- **What this task involves**: Entries follow. Return each line that contains the word "Шенгенская".

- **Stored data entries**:

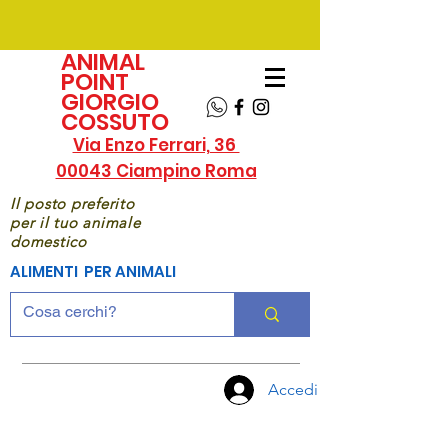
ANIMAL
POINT
GIORGIO
COSSUTO
Via Enzo Ferrari, 36
00043 Ciampino Roma
Il posto preferito
per il tuo animale
domestico
ALIMENTI PER ANIMALI
Accedi
CHIAMA
ORA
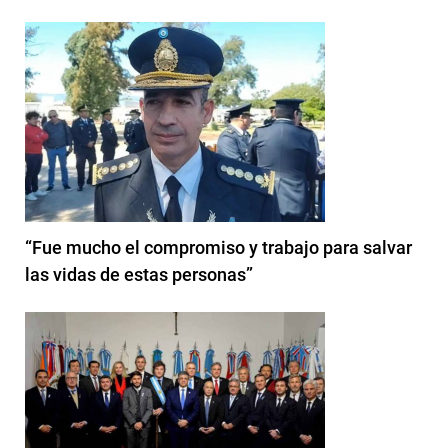
“Fue mucho el compromiso y trabajo para salvar
las vidas de estas personas”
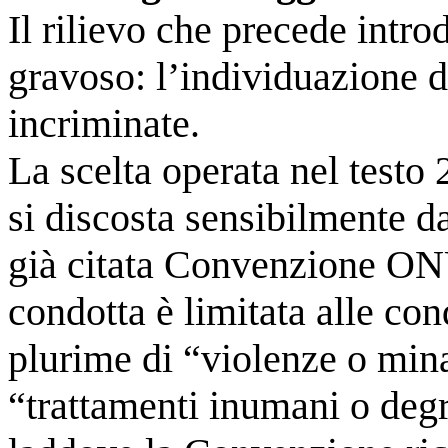
Il rilievo che precede intro
gravoso: l’individuazione d
incriminate.
La scelta operata nel testo
si discosta sensibilmente d
già citata Convenzione ONU.
condotta è limitata alle con
plurime di “violenze o min
“trattamenti inumani o degr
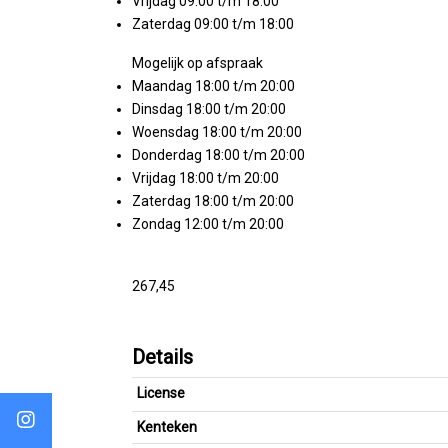
Vrijdag 09:00 t/m 18:00
Zaterdag 09:00 t/m 18:00
Mogelijk op afspraak
Maandag 18:00 t/m 20:00
Dinsdag 18:00 t/m 20:00
Woensdag 18:00 t/m 20:00
Donderdag 18:00 t/m 20:00
Vrijdag 18:00 t/m 20:00
Zaterdag 18:00 t/m 20:00
Zondag 12:00 t/m 20:00
267,45
Details
License
Kenteken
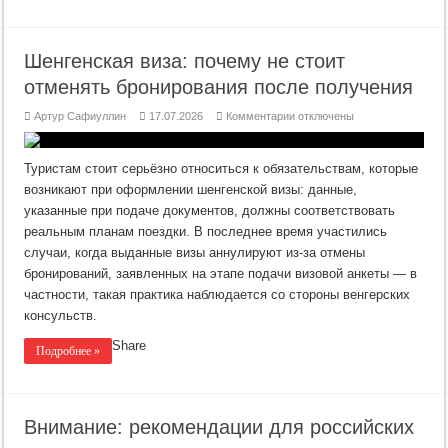
Шенгенская виза: почему не стоит
отменять бронирования после получения
к
Артур Сафиуллин
17.07.2026
Комментарии
отключены
записи
Шенгенская
виза:
почему
Туристам стоит серьёзно относиться к обязательствам, которые
не
стоит
возникают при оформлении шенгенской визы: данные,
отменять
указанные при подаче документов, должны соответствовать
бронирования
после
реальным планам поездки. В последнее время участились
получения
случаи, когда выданные визы аннулируют из‑за отмены
бронирований, заявленных на этапе подачи визовой анкеты — в
частности, такая практика наблюдается со стороны венгерских
консульств.
Share
Подробнее »
Внимание: рекомендации для российских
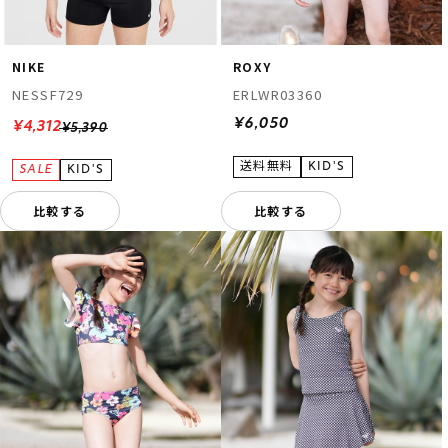
NIKE
ROXY
NESSF729
ERLWR03360
¥6,050
¥4,312
¥5,390
比較する
比較する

- **Response area**:
Шенгенская виза: почему не стоит
Шенгенская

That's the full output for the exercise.